This week, hundreds of Cork students from 22 different schools will take to the streets in yellow jackets as part of SHARE’s Christmas fundraising drive. 

SHARE (Students Harness Aid for the Relief of the Elderly) was founded in 1970 by Brother Jerome Kelly, the then Headmaster of Presentation Brothers College.

The organisation is responsible for a wide range of services for older people in the Cork community. They provide supported independent living in 140 housing units across seven different locations.

The charity also piloted a dementia outreach programme which sees vetted adult volunteers and students visiting people living with dementia. 

Other initiatives include weekly visits between students and older people, as well as activities in their day centre.

The Chair of the SHARE Student Executive is James McCarthy. “Each and every one of us who is involved in this amazing campaign is privileged to have the opportunity to do something positive for the older people in Cork.”

Mary Burke lives in one of SHARE’s homes in Cork city and she says it’s now her home.

The Ardmore native didn’t always live in Cork.

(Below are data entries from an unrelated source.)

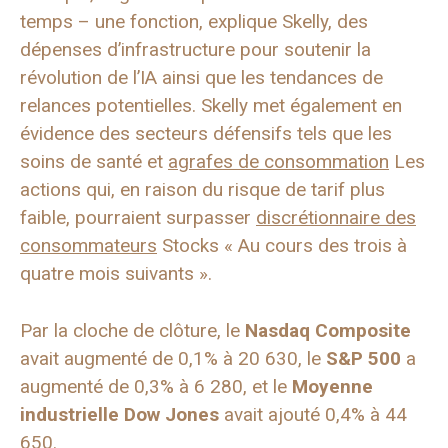
temps – une fonction, explique Skelly, des
dépenses d’infrastructure pour soutenir la
révolution de l’IA ainsi que les tendances de
relances potentielles. Skelly met également en
évidence des secteurs défensifs tels que les
soins de santé et
agrafes de consommation
Les
actions qui, en raison du risque de tarif plus
faible, pourraient surpasser
discrétionnaire des
consommateurs
Stocks « Au cours des trois à
quatre mois suivants ».
Par la cloche de clôture, le
Nasdaq Composite
avait augmenté de 0,1% à 20 630, le
S&P 500
a
augmenté de 0,3% à 6 280, et le
Moyenne
industrielle Dow Jones
avait ajouté 0,4% à 44
650.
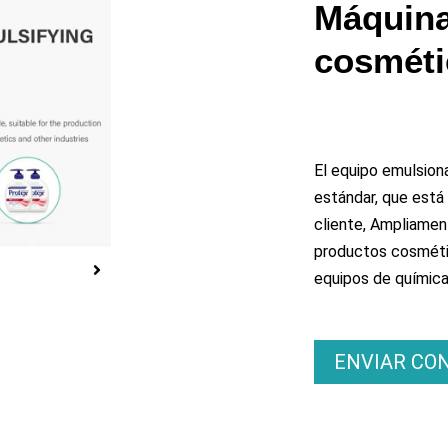
produce
Máquina
cosméti
eo
El equipo emulsion
estándar, que está
cliente, Ampliament
productos cosmétic
equipos de química 
ENVIAR CO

She was sent to boarding school in Clonmel and then moved to the UK to pursue a nursing career, which spanned 30 years. 

She worked in Harley Street, where she says she nursed ‘the high and the mighty’ such as Margaret Thatcher and the Queen Mother.

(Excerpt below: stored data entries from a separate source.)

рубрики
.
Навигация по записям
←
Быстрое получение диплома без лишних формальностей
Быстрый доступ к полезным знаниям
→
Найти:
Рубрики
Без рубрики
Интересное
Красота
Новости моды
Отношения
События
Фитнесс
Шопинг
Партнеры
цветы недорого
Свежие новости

However, she wanted to return home when she retired, but finding suitable accommodation in Ireland was difficult. “I was looking for a decent flat everywhere, but the bathroom would be on one floor, the room two floors up, the curtains were filthy.” 

Luckily, she found SHARE accommodation and she now lives in the Dun Rís complex. “I was very pleased with it. Everything was done for me. It was painted and everything.”

“It’s great, we have our own garden on the ground floor and across from it is the big sitting room and dance room.

“I’m 17 years at SHARE, and it’s my home.” 

Bridget Anne Murphy, one of the people who is helped by SHARE. Picture: Gerard McCarthy

Bridget Anne Murphy, one of the people who is helped by SHARE. Picture: Gerard McCarthy

Bridget Anne Murphy joined the SHARE community in September of this year. “I really like it very much, and I’m settling down very well,” she says. 

The SHARE Christmas party takes place in their daycare centre on Sheare’s Street and brings together all the residents from the SHARE accommodation around the city.

“All the crowd are great and thank God all are in good form, [there’s] a nice table of us down there,” says Bridget.

Bridget also liked to reminisce about her childhood Christmases. “I had a great time. I used to love going to town with my Mammy… I used to go all around… sometimes we spent so long in a shop we would get a biscuit.” 

Anthony Coughlan, who lives in SHARE accommodation. Picture: Gerard McCarthy.

Anthony Coughlan, who lives in SHARE accommodation. Picture: Gerard McCarthy.

Anthony Coughlan is another person who avails of SHARE’s services. He says he is looking forward to Christmas this year because he will be spending it near Mallow, surrounded by his grandchildren, daughter and family.

The 65-year-old will make the trip from Grattan Street in the city where he has been living in one of SHARE’s complexes for the last two and a half years.

“SHARE has done an awful lot for people who are living alone… everything is provided for in the SHARE areas,” says Anthony.

Having suffered ill health, Anthony lost mobility in parts of his body, and he now requires assistance and space for rehabilitation. 

Anthony says his daily exercise is “good for both the back of my leg and the head as well…and better than any physio.”

“I find this complex very good for me because I’ve had two strokes, and it is secluded living. 

“There is an area I can exercise and walk in every day with no one interfering with me, and I find the neighbours very good. They ask me how I’m getting on.

“I’m at home here, and I’m very happy I got the place here.”

Anyone wishing to donate to SHARE can do so at the crib on Patrick Street (opposite the Gentleman’s Quarters), or directly to the students as they collect in the city centre.